Oleh: Prof Dr Nasaruddin Umar
Secara sains, perempuan dilegitimasi sebagai makhluk yang memiliki hambatan reproduktif, sehingga secara sosiologis, antropologis, dan berbagai disiplin ilmu lainnya, perempuan diasumsikan tidak bisa disejajarkan dengan kaum laki-laki.
Bahkan, dalam disiplin ilmu sejarah yang kemudian diberi nama history (his kata kepunyaan laki-laki dan story peristiwa dan kejadian).
Seolah-olah yang punya sejarah dan sekaligus pelaku sejarah ialah kaum laki-laki. Tidak pernah dipopulerkan kata "herstory". Ini sebuah pengingkaran perempuan sebagai pelaku sejarah.
Keadilan dan kesetaraan gender mikrokosmos lebih awal (untuk tidak mengatakan pertama kali) digagas oleh para pemikir sufistik, terutama Ibnu Arabi yang berani mengatakan bahwa dalam pandangan sufistik perempuan lebih utama dari pada laki-laki dalam berbagai sudut pandang, meskipun pendapatnya juga tidak bebas dari kritik feminis.

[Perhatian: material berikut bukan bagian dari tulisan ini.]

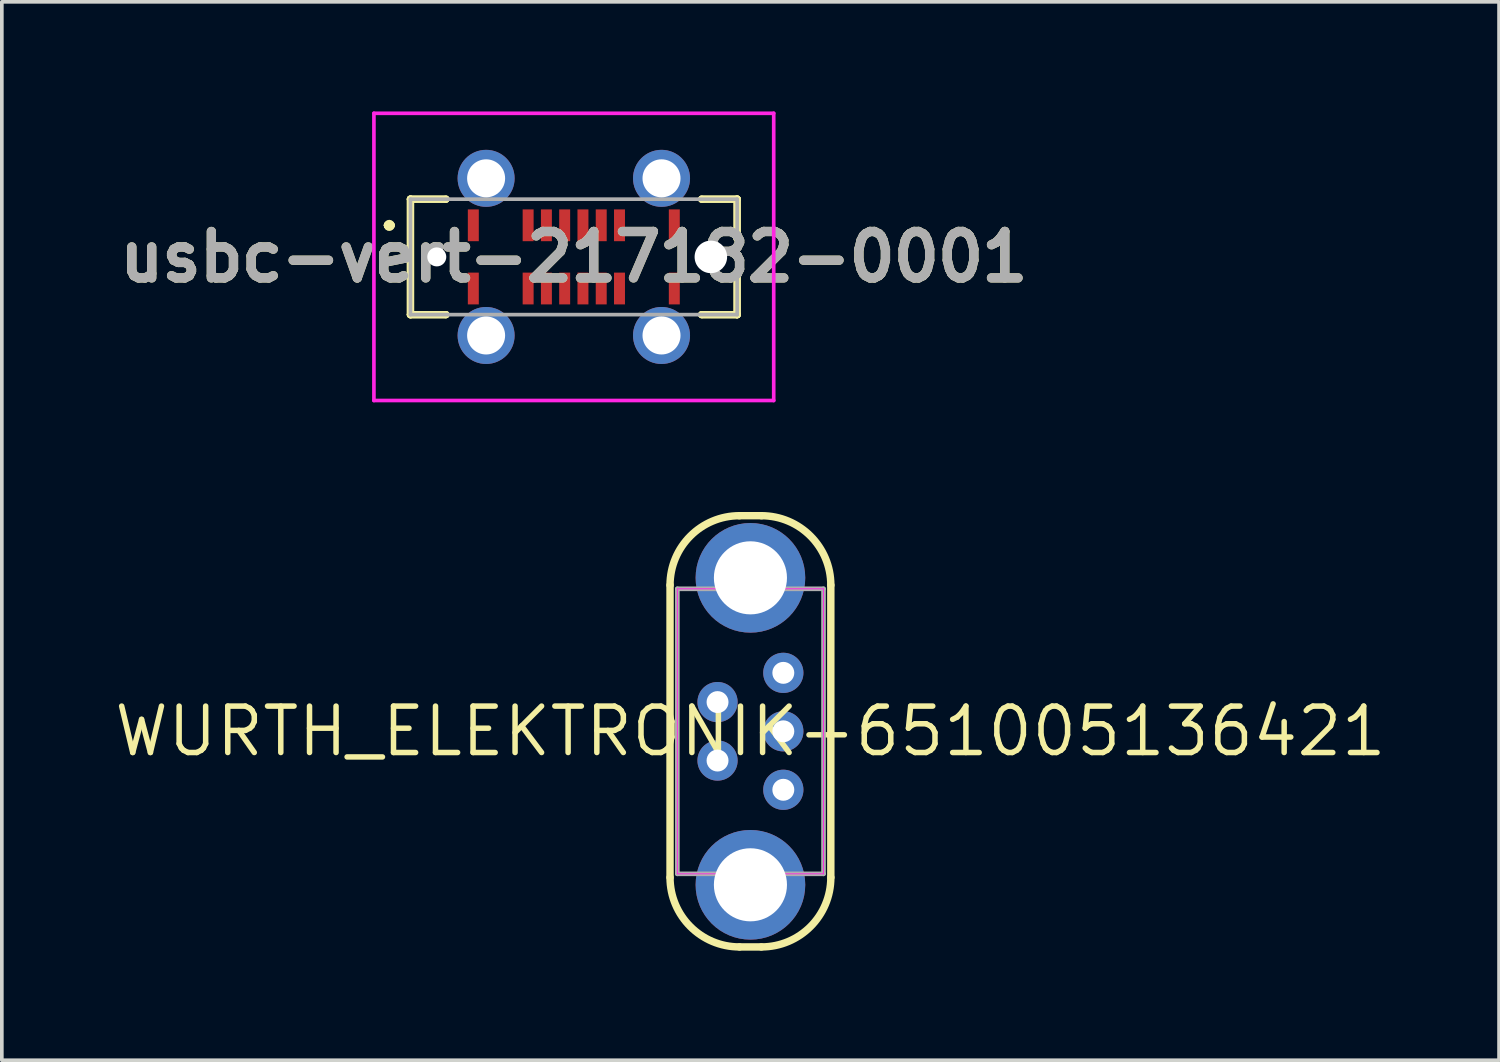
<source format=kicad_pcb>
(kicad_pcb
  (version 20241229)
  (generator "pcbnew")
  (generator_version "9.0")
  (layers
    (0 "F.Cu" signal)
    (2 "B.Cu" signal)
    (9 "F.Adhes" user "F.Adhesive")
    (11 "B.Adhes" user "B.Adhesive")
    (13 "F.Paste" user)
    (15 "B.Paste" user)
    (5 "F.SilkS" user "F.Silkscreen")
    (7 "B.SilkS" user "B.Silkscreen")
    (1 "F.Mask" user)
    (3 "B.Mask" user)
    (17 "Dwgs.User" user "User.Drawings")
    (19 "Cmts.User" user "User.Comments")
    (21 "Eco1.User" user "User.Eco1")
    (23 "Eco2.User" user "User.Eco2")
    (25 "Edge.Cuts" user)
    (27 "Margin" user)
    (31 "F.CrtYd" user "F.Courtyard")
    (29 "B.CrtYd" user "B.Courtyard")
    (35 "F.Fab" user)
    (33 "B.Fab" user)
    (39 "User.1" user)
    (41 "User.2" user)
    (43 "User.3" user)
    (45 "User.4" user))
  (footprint "WURTH_ELEKTRONIK-651005136421"
    (layer "F.Cu")
    (at 17.485 16.962)
    (property "Reference" "WURTH_ELEKTRONIK-651005136421" (at 0 0 0) (layer "F.SilkS") (effects (font (size 1.27 1.27) (thickness 0.15))))
    (fp_line (start -2.2 -4) (end -2.2 4) (stroke (width 0.203) (type solid)) (layer "F.SilkS"))
    (fp_line (start -0.3 5.9) (end 0.3 5.9) (stroke (width 0.203) (type solid)) (layer "F.SilkS"))
    (fp_line (start 0.3 -5.9) (end -0.3 -5.9) (stroke (width 0.203) (type solid)) (layer "F.SilkS"))
    (fp_line (start 2.2 4) (end 2.2 -4) (stroke (width 0.203) (type solid)) (layer "F.SilkS"))
    (fp_arc (start -2.2 -4) (mid -1.643503 -5.343503) (end -0.3 -5.9) (stroke (width 0.2032) (type solid)) (layer "F.SilkS"))
    (fp_arc (start -0.3 5.9) (mid -1.643503 5.343503) (end -2.2 4) (stroke (width 0.2032) (type solid)) (layer "F.SilkS"))
    (fp_arc (start 0.3 -5.9) (mid 1.643503 -5.343503) (end 2.2 -4) (stroke (width 0.2032) (type solid)) (layer "F.SilkS"))
    (fp_arc (start 2.2 4) (mid 1.643503 5.343503) (end 0.3 5.9) (stroke (width 0.2032) (type solid)) (layer "F.SilkS"))
    (fp_line (start -2 -3.9) (end -2 3.9) (stroke (width 0.025) (type solid)) (layer "F.CrtYd"))
    (fp_line (start -2 3.9) (end 2 3.9) (stroke (width 0.025) (type solid)) (layer "F.CrtYd"))
    (fp_line (start 2 -3.9) (end -2 -3.9) (stroke (width 0.025) (type solid)) (layer "F.CrtYd"))
    (fp_line (start 2 3.9) (end 2 -3.9) (stroke (width 0.025) (type solid)) (layer "F.CrtYd"))
    (fp_line (start -2 -3.9) (end -2 3.9) (stroke (width 0.127) (type solid)) (layer "F.Fab"))
    (fp_line (start -2 3.9) (end 2 3.9) (stroke (width 0.127) (type solid)) (layer "F.Fab"))
    (fp_line (start 2 -3.9) (end -2 -3.9) (stroke (width 0.127) (type solid)) (layer "F.Fab"))
    (fp_line (start 2 3.9) (end 2 -3.9) (stroke (width 0.127) (type solid)) (layer "F.Fab"))
    (pad "1" thru_hole circle (at 0.9 1.6) (size 1.1 1.1) (drill 0.6) (layers "*.Cu" "*.Mask"))
    (pad "2" thru_hole circle (at -0.9 0.8) (size 1.1 1.1) (drill 0.6) (layers "*.Cu" "*.Mask"))
    (pad "3" thru_hole circle (at 0.9 0) (size 1.1 1.1) (drill 0.6) (layers "*.Cu" "*.Mask"))
    (pad "4" thru_hole circle (at -0.9 -0.8) (size 1.1 1.1) (drill 0.6) (layers "*.Cu" "*.Mask"))
    (pad "5" thru_hole circle (at 0.9 -1.6) (size 1.1 1.1) (drill 0.6) (layers "*.Cu" "*.Mask"))
    (pad "6" thru_hole circle (at 0 -4.2) (size 3 3) (drill 2) (layers "*.Cu" "*.Mask"))
    (pad "6" thru_hole circle (at 0 4.2) (size 3 3) (drill 2) (layers "*.Cu" "*.Mask")))
  (footprint "usbc-vert-217182-0001"
    (layer "F.Cu")
    (at 12.652 3.98)
    (property "Reference" "usbc-vert-217182-0001" (at 0 0 0) (layer "F.SilkS") (effects (font (size 1.27 1.27) (thickness 0.254))))
    (attr through_hole)
    (fp_line (start -5.1 -0.865) (end -5.1 -0.865) (stroke (width 0.2) (type solid)) (layer "F.SilkS"))
    (fp_line (start -5.1 -0.865) (end -5.1 -0.865) (stroke (width 0.2) (type solid)) (layer "F.SilkS"))
    (fp_line (start -5 -0.865) (end -5 -0.865) (stroke (width 0.2) (type solid)) (layer "F.SilkS"))
    (fp_line (start -4.47 -1.58) (end -4.47 -1.58) (stroke (width 0.2) (type solid)) (layer "F.SilkS"))
    (fp_line (start -4.47 -1.58) (end -4.47 -1.58) (stroke (width 0.2) (type solid)) (layer "F.SilkS"))
    (fp_line (start -4.47 -1.58) (end -4.47 1.58) (stroke (width 0.2) (type solid)) (layer "F.SilkS"))
    (fp_line (start -4.47 -1.58) (end -3.5 -1.58) (stroke (width 0.2) (type solid)) (layer "F.SilkS"))
    (fp_line (start -4.47 1.58) (end -4.47 -1.58) (stroke (width 0.2) (type solid)) (layer "F.SilkS"))
    (fp_line (start -4.47 1.58) (end -4.47 1.58) (stroke (width 0.2) (type solid)) (layer "F.SilkS"))
    (fp_line (start -4.47 1.58) (end -4.47 1.58) (stroke (width 0.2) (type solid)) (layer "F.SilkS"))
    (fp_line (start -4.47 1.58) (end -3.5 1.58) (stroke (width 0.2) (type solid)) (layer "F.SilkS"))
    (fp_line (start -3.5 -1.58) (end -4.47 -1.58) (stroke (width 0.2) (type solid)) (layer "F.SilkS"))
    (fp_line (start -3.5 -1.58) (end -3.5 -1.58) (stroke (width 0.2) (type solid)) (layer "F.SilkS"))
    (fp_line (start -3.5 1.58) (end -4.47 1.58) (stroke (width 0.2) (type solid)) (layer "F.SilkS"))
    (fp_line (start -3.5 1.58) (end -3.5 1.58) (stroke (width 0.2) (type solid)) (layer "F.SilkS"))
    (fp_line (start 3.5 -1.58) (end 3.5 -1.58) (stroke (width 0.2) (type solid)) (layer "F.SilkS"))
    (fp_line (start 3.5 -1.58) (end 4.47 -1.58) (stroke (width 0.2) (type solid)) (layer "F.SilkS"))
    (fp_line (start 3.5 1.58) (end 3.5 1.58) (stroke (width 0.2) (type solid)) (layer "F.SilkS"))
    (fp_line (start 3.5 1.58) (end 4.47 1.58) (stroke (width 0.2) (type solid)) (layer "F.SilkS"))
    (fp_line (start 4.47 -1.58) (end 3.5 -1.58) (stroke (width 0.2) (type solid)) (layer "F.SilkS"))
    (fp_line (start 4.47 -1.58) (end 4.47 -1.58) (stroke (width 0.2) (type solid)) (layer "F.SilkS"))
    (fp_line (start 4.47 -1.58) (end 4.47 -1.58) (stroke (width 0.2) (type solid)) (layer "F.SilkS"))
    (fp_line (start 4.47 -1.58) (end 4.47 -0.5) (stroke (width 0.2) (type solid)) (layer "F.SilkS"))
    (fp_line (start 4.47 -0.5) (end 4.47 -1.58) (stroke (width 0.2) (type solid)) (layer "F.SilkS"))
    (fp_line (start 4.47 -0.5) (end 4.47 -0.5) (stroke (width 0.2) (type solid)) (layer "F.SilkS"))
    (fp_line (start 4.47 0.5) (end 4.47 0.5) (stroke (width 0.2) (type solid)) (layer "F.SilkS"))
    (fp_line (start 4.47 0.5) (end 4.47 1.58) (stroke (width 0.2) (type solid)) (layer "F.SilkS"))
    (fp_line (start 4.47 1.58) (end 3.5 1.58) (stroke (width 0.2) (type solid)) (layer "F.SilkS"))
    (fp_line (start 4.47 1.58) (end 4.47 0.5) (stroke (width 0.2) (type solid)) (layer "F.SilkS"))
    (fp_line (start 4.47 1.58) (end 4.47 1.58) (stroke (width 0.2) (type solid)) (layer "F.SilkS"))
    (fp_line (start 4.47 1.58) (end 4.47 1.58) (stroke (width 0.2) (type solid)) (layer "F.SilkS"))
    (fp_arc (start -5.1 -0.865) (mid -5.05 -0.915) (end -5 -0.865) (stroke (width 0.2) (type solid)) (layer "F.SilkS"))
    (fp_arc (start -5 -0.865) (mid -5.05 -0.815) (end -5.1 -0.865) (stroke (width 0.2) (type solid)) (layer "F.SilkS"))
    (fp_arc (start -5 -0.865) (mid -5.05 -0.815) (end -5.1 -0.865) (stroke (width 0.2) (type solid)) (layer "F.SilkS"))
    (fp_line (start -5.47 -3.93) (end 5.47 -3.93) (stroke (width 0.1) (type solid)) (layer "F.CrtYd"))
    (fp_line (start -5.47 3.93) (end -5.47 -3.93) (stroke (width 0.1) (type solid)) (layer "F.CrtYd"))
    (fp_line (start 5.47 -3.93) (end 5.47 3.93) (stroke (width 0.1) (type solid)) (layer "F.CrtYd"))
    (fp_line (start 5.47 3.93) (end -5.47 3.93) (stroke (width 0.1) (type solid)) (layer "F.CrtYd"))
    (fp_line (start -4.47 -1.58) (end -4.47 1.58) (stroke (width 0.1) (type solid)) (layer "F.Fab"))
    (fp_line (start -4.47 1.58) (end 4.47 1.58) (stroke (width 0.1) (type solid)) (layer "F.Fab"))
    (fp_line (start 4.47 -1.58) (end -4.47 -1.58) (stroke (width 0.1) (type solid)) (layer "F.Fab"))
    (fp_line (start 4.47 1.58) (end 4.47 -1.58) (stroke (width 0.1) (type solid)) (layer "F.Fab"))
    (fp_text user "${REFERENCE}" (at 0 0 0) (layer "F.Fab") (effects (font (size 1.27 1.27) (thickness 0.254))))
    (pad "" np_thru_hole circle (at -3.75 0) (size 0.52 0.52) (drill 0.52) (layers "*.Cu" "*.Mask"))
    (pad "" np_thru_hole circle (at 3.75 0) (size 0.89 0.89) (drill 0.89) (layers "*.Cu" "*.Mask"))
    (pad "A1" smd rect (at -2.75 -0.865) (size 0.3 0.87) (layers "F.Cu" "F.Mask" "F.Paste"))
    (pad "A4" smd rect (at -1.25 -0.865) (size 0.3 0.87) (layers "F.Cu" "F.Mask" "F.Paste"))
    (pad "A5" smd rect (at -0.75 -0.865) (size 0.3 0.87) (layers "F.Cu" "F.Mask" "F.Paste"))
    (pad "A6" smd rect (at -0.25 -0.865) (size 0.3 0.87) (layers "F.Cu" "F.Mask" "F.Paste"))
    (pad "A7" smd rect (at 0.25 -0.865) (size 0.3 0.87) (layers "F.Cu" "F.Mask" "F.Paste"))
    (pad "A8" smd rect (at 0.75 -0.865) (size 0.3 0.87) (layers "F.Cu" "F.Mask" "F.Paste"))
    (pad "A9" smd rect (at 1.25 -0.865) (size 0.3 0.87) (layers "F.Cu" "F.Mask" "F.Paste"))
    (pad "A12" smd rect (at 2.75 -0.865) (size 0.3 0.87) (layers "F.Cu" "F.Mask" "F.Paste"))
    (pad "B1" smd rect (at 2.75 0.865) (size 0.3 0.87) (layers "F.Cu" "F.Mask" "F.Paste"))
    (pad "B4" smd rect (at 1.25 0.865) (size 0.3 0.87) (layers "F.Cu" "F.Mask" "F.Paste"))
    (pad "B5" smd rect (at 0.75 0.865) (size 0.3 0.87) (layers "F.Cu" "F.Mask" "F.Paste"))
    (pad "B6" smd rect (at 0.25 0.865) (size 0.3 0.87) (layers "F.Cu" "F.Mask" "F.Paste"))
    (pad "B7" smd rect (at -0.25 0.865) (size 0.3 0.87) (layers "F.Cu" "F.Mask" "F.Paste"))
    (pad "B8" smd rect (at -0.75 0.865) (size 0.3 0.87) (layers "F.Cu" "F.Mask" "F.Paste"))
    (pad "B9" smd rect (at -1.25 0.865) (size 0.3 0.87) (layers "F.Cu" "F.Mask" "F.Paste"))
    (pad "B12" smd rect (at -2.75 0.865) (size 0.3 0.87) (layers "F.Cu" "F.Mask" "F.Paste"))
    (pad "MH2" thru_hole circle (at -2.4 2.15) (size 1.56 1.56) (drill 1.04) (layers "*.Cu" "*.Mask"))
    (pad "MH3" thru_hole circle (at 2.4 2.15) (size 1.56 1.56) (drill 1.04) (layers "*.Cu" "*.Mask"))
    (pad "MH5" thru_hole circle (at 2.4 -2.15) (size 1.56 1.56) (drill 1.04) (layers "*.Cu" "*.Mask"))
    (pad "MH6" thru_hole circle (at -2.4 -2.15) (size 1.56 1.56) (drill 1.04) (layers "*.Cu" "*.Mask")))
  (gr_rect
    (start -3 -3)
    (end 37.97 25.963)
    (stroke (width 0.1) (type default))
    (fill no)
    (layer "Edge.Cuts")))
</source>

Dari sudut teori asal usul penciptaan, laki-laki (Adam) diciptakan dari tanah liat yang terkonotasi rendah dan kotor, sedangkan perempuan (Hawa) diciptakan dari intisari tulang rusuk laki-laki (Adam). Adam jelas lebih mulia daripada tanah.
Dari sudut potensi kedekatan diri kepada Tuhan, perempuan secara kodrati memiliki sifat-sifat utama sebagai hamba (yin) dan laki-laki memiliki sifat-sifat utama sebagai khalifah (yang). Seseorang tidak mungkin menjadi khalifah ideal tanpa sebelumnya menjadi abid (ahli ibadah) ideal.
Dari sudut pandang tasawuf, laki-laki diasumsikan sebagai muatstsir yang menimbulkan pengaruh dalam segala hal, sedangkan perempuan diasumsikan sebagai ma'tsur yang menerima pengaruh dalam segala hal.
Sikap pasrah perempuan ternyata jauh lebih penting dibanding dengan sikap kejantanan laki-laki. Sikap pasrah ringan melejit ke langit, sementara sifat kejantanan amat berat bawaannya ke langit.
Dengan demikian, jelas bahwa kelemahan perempuan ternyata adalah kelebihannya, sedangkan kelebihan laki-laki menjadi kelemahannya.